弁護士会の読書

※本欄の記述はあくまで会員の個人的意見です。

2009年5月 8日

略奪的金融の暴走

社会

著者 鳥畑 与一、 出版 学習の友社

 世界の金融資産規模は、この12年間に4倍以上に増大し、2007年末には230兆ドルとなり、それは実体経済の4.2倍となった。マネーの膨張は、マネーの運動を投資中心から投機中心へと、まさに「量から質へ」の変化を生みだし、略奪的金融の暴走をもたらした。
 2006年末の機関投資家の運用資産62兆ドルのうち、半分の32兆ドルがアメリカに集中している。
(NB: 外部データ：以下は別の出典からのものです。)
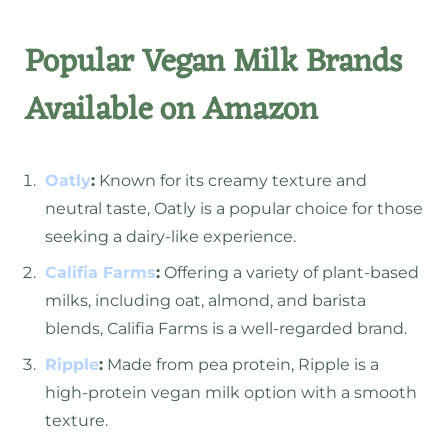
Popular Vegan Milk Brands
Available on Amazon
Oatly
:
Known for its creamy texture and
neutral taste, Oatly is a popular choice for those
seeking a dairy-like experience.
Califia Farms
:
Offering a variety of plant-based
milks, including oat, almond, and barista
blends, Califia Farms is a well-regarded brand.
Ripple
:
Made from pea protein, Ripple is a
high-protein vegan milk option with a smooth
texture.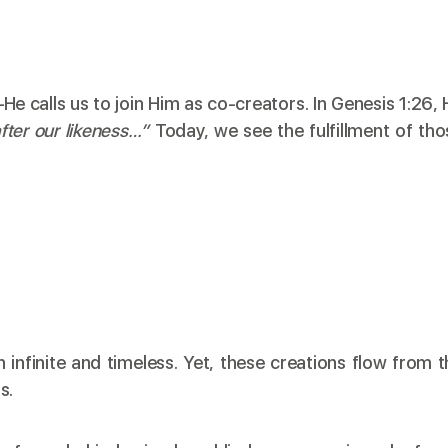
e calls us to join Him as co-creators. In Genesis 1:26, 
fter our likeness…”
Today, we see the fulfillment of tho
 infinite and timeless. Yet, these creations flow from t
s.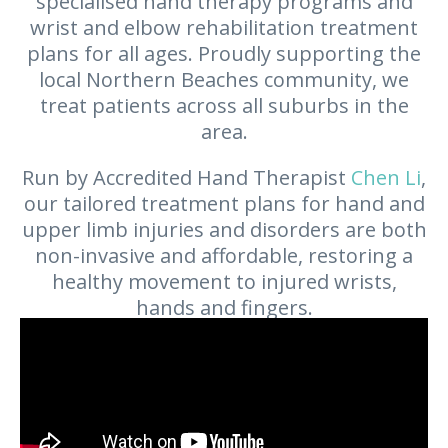
specialised hand therapy programs and
wrist and elbow rehabilitation treatment
plans for all ages. Proudly supporting the
local Northern Beaches community, we
treat patients across all suburbs in the
area.
Run by Accredited Hand Therapist
Chen Li
,
our tailored treatment plans for hand and
upper limb injuries and disorders are both
non-invasive and affordable, restoring a
healthy movement to injured wrists,
hands and fingers.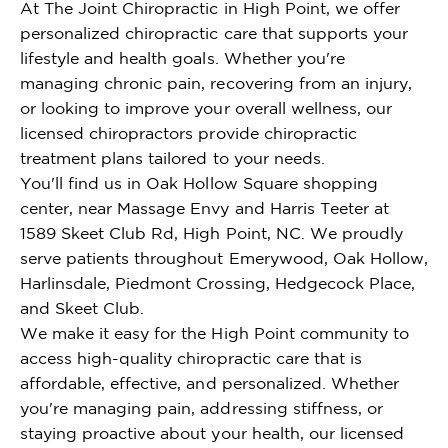
At The Joint Chiropractic in High Point, we offer
personalized chiropractic care that supports your
lifestyle and health goals. Whether you're
managing chronic pain, recovering from an injury,
or looking to improve your overall wellness, our
licensed chiropractors provide chiropractic
treatment plans tailored to your needs.
You'll find us in Oak Hollow Square shopping
center, near Massage Envy and Harris Teeter at
1589 Skeet Club Rd, High Point, NC. We proudly
serve patients throughout Emerywood, Oak Hollow,
Harlinsdale, Piedmont Crossing, Hedgecock Place,
and Skeet Club.
We make it easy for the High Point community to
access high-quality chiropractic care that is
affordable, effective, and personalized. Whether
you're managing pain, addressing stiffness, or
staying proactive about your health, our licensed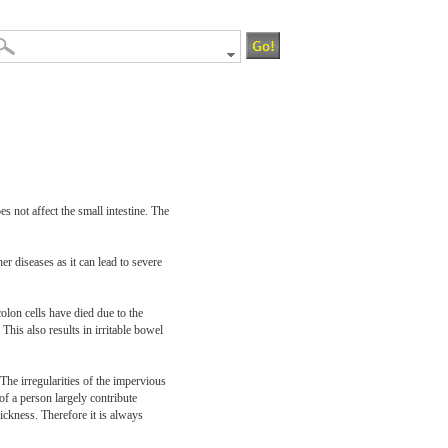
es not affect the small intestine. The
er diseases as it can lead to severe
colon cells have died due to the
This also results in irritable bowel
 The irregularities of the impervious
of a person largely contribute
ickness. Therefore it is always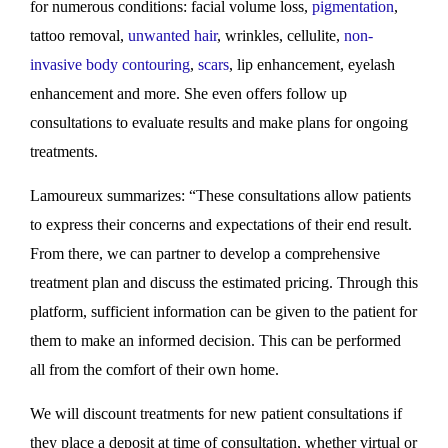
for numerous conditions: facial volume loss,
pigmentation
,
tattoo removal,
unwanted hair
, wrinkles, cellulite,
non-
invasive body contouring
,
scars
, lip enhancement, eyelash
enhancement and more. She even offers follow up
consultations to evaluate results and make plans for ongoing
treatments.
Lamoureux summarizes: “These consultations allow patients
to express their concerns and expectations of their end result.
From there, we can partner to develop a comprehensive
treatment plan and discuss the estimated pricing. Through this
platform, sufficient information can be given to the patient for
them to make an informed decision. This can be performed
all from the comfort of their own home.
We will discount treatments for new patient consultations if
they place a deposit at time of consultation, whether virtual or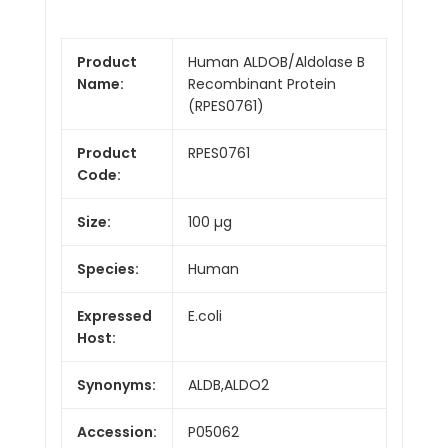
Product
Human ALDOB/Aldolase B
Name:
Recombinant Protein
(RPES0761)
Product
RPES0761
Code:
Size:
100 µg
Species:
Human
Expressed
E.coli
Host:
Synonyms:
ALDB,ALDO2
Accession:
P05062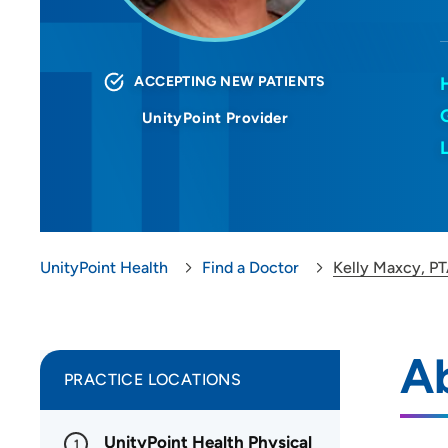
ACCEPTING NEW PATIENTS
UnityPoint Provider
UnityPoint Health
Find a Doctor
Kelly Maxcy, P
Ab
PRACTICE LOCATIONS
UnityPoint Health Physical
1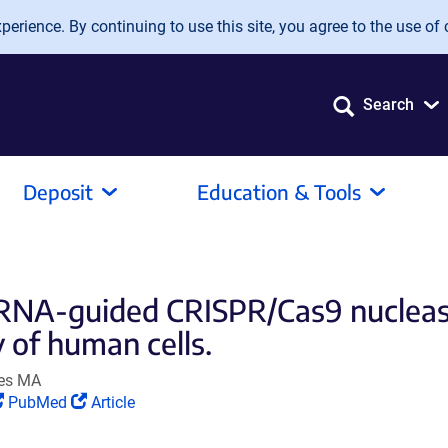
erience. By continuing to use this site, you agree to the use of 
Search
Deposit
Education & Tools
f RNA-guided CRISPR/Cas9 nuclea
 of human cells.
ves MA
(Link
(Link
PubMed
Article
opens
opens
in
in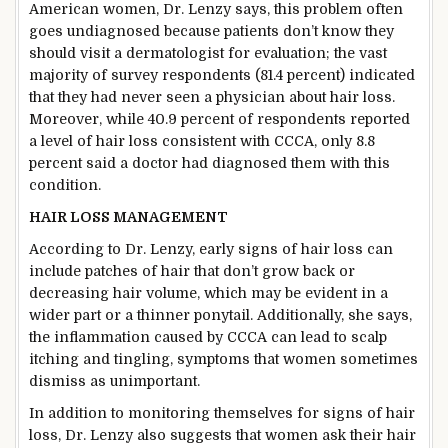
American women, Dr. Lenzy says, this problem often
goes undiagnosed because patients don’t know they
should visit a dermatologist for evaluation; the vast
majority of survey respondents (81.4 percent) indicated
that they had never seen a physician about hair loss.
Moreover, while 40.9 percent of respondents reported
a level of hair loss consistent with CCCA, only 8.8
percent said a doctor had diagnosed them with this
condition.
HAIR LOSS MANAGEMENT
According to Dr. Lenzy, early signs of hair loss can
include patches of hair that don’t grow back or
decreasing hair volume, which may be evident in a
wider part or a thinner ponytail. Additionally, she says,
the inflammation caused by CCCA can lead to scalp
itching and tingling, symptoms that women sometimes
dismiss as unimportant.
In addition to monitoring themselves for signs of hair
loss, Dr. Lenzy also suggests that women ask their hair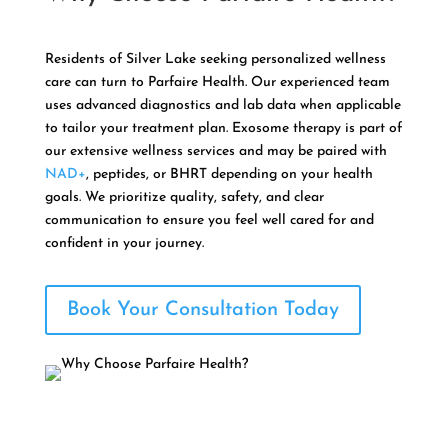
Residents of Silver Lake seeking personalized wellness
care can turn to Parfaire Health. Our experienced team
uses advanced diagnostics and lab data when applicable
to tailor your treatment plan. Exosome therapy is part of
our extensive wellness services and may be paired with
NAD+
, peptides, or BHRT depending on your health
goals. We prioritize quality, safety, and clear
communication to ensure you feel well cared for and
confident in your journey.
Book Your Consultation Today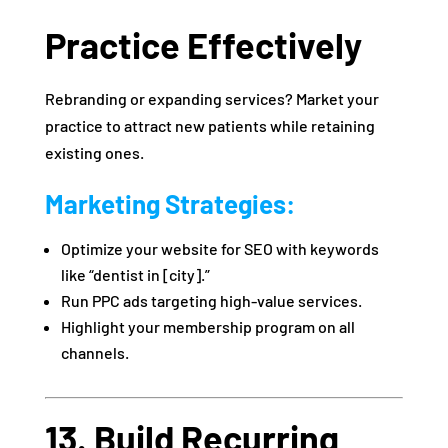
Practice Effectively
Rebranding or expanding services? Market your
practice to attract new patients while retaining
existing ones.
Marketing Strategies:
Optimize your website for SEO with keywords
like “dentist in [city].”
Run PPC ads targeting high-value services.
Highlight your membership program on all
channels.
13. Build Recurring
運用資産100万ドル以上の富裕層950万人が37兆ドルの金融資産を保有しているが、その3分の2はアメリカとヨーロッパに集中している。
 日本は、長年の貿易収支黒字にもとづく対外資本輸出の累積の結果、世界一の純資産大国となった。世界一の借金国アメリカは、302兆円もの債務超過であるが、日本は第2位の純資産大国ドイツの106兆円の2倍以上である250兆円の対外純資産を抱えている。なんとなんと、日本は超大金持ちの国なんですね。ところが、国民に対しては、お金がないから年金や福祉予算を削るしかないと高言して、国民をだまし続けています。
 日本は、2007年の貿易収支12兆円に対して、所得収支は16兆円となっている。つまり、日本は「貿易大国」から「投資大国」に変わりつつある。
 アメリカでは、サブプライムローンによって、1998年から2006年の間に236万軒の住宅が差し押さえられた。今後5年間で、さらに600万軒の住宅差し押さえが発生するものとみられている。
 つい最近までのアメリカでは、ハイリスク層への高金利による貸し出し拡大は、「信用の民主化」として賛美され、上限金利撤廃やARMなどの貸出手法拡大などの金融自由化は、低所得者層やマイノリティのアメリカン・ドリーム(マイホームの実現)を促進するものと考えられていた。
 しかし、今日では、サブプライムローンの拡大は、持続性のある住宅保有基盤を破壊することで、低所得者マイノリティの住宅保有増大に貢献するどころか、既存の住宅を大量に奪う役割を果たしている。
 アメリカでは、カードローンの借入れ残高が1990年の2386億ドルから、2007年には9375億ドルにまで拡大した。自己破産した個人も、1990年の78万件から、2005年には208万件と増大した。
 アメリカでも、規制緩和・自由化が進んでいるが、それによってカードローンでは上位10社で91%、JP・モルガンチェース銀行、シティ銀行、バンクオブアメリカの3行で62%を占めている。
 私には、ちょっと難しすぎるところもありましたが、アメリカの金融危機の解説と日本への波及効果についての予測は参考になりました。
 小雨のパラつくなかを山を降りていたとき麓にある昔ながらの古い民家の石垣の上に小さな可憐な花が咲いているのに目が留まりました。今まで見たこともないような、はっとするほどの美しさです。白い小さな花に、ピンクで縁どりをしていて、絶妙なる美の組み合わせです。家に帰って図鑑で調べてみると、ユキノシタという花だということが分かりました。山野草として名前だけは知っていましたが、実に素敵な花で、つい妙齢の女性にささげたくなりました。
 きれいな声で歌っているスズメほどの大きさの小鳥についても鳥の図鑑で調べたところ、シジュウカラだということが分かりました。澄んだ声を頭上高く響かせていましたが、いろいろと鳴き声を変えて楽しむ小鳥だということです。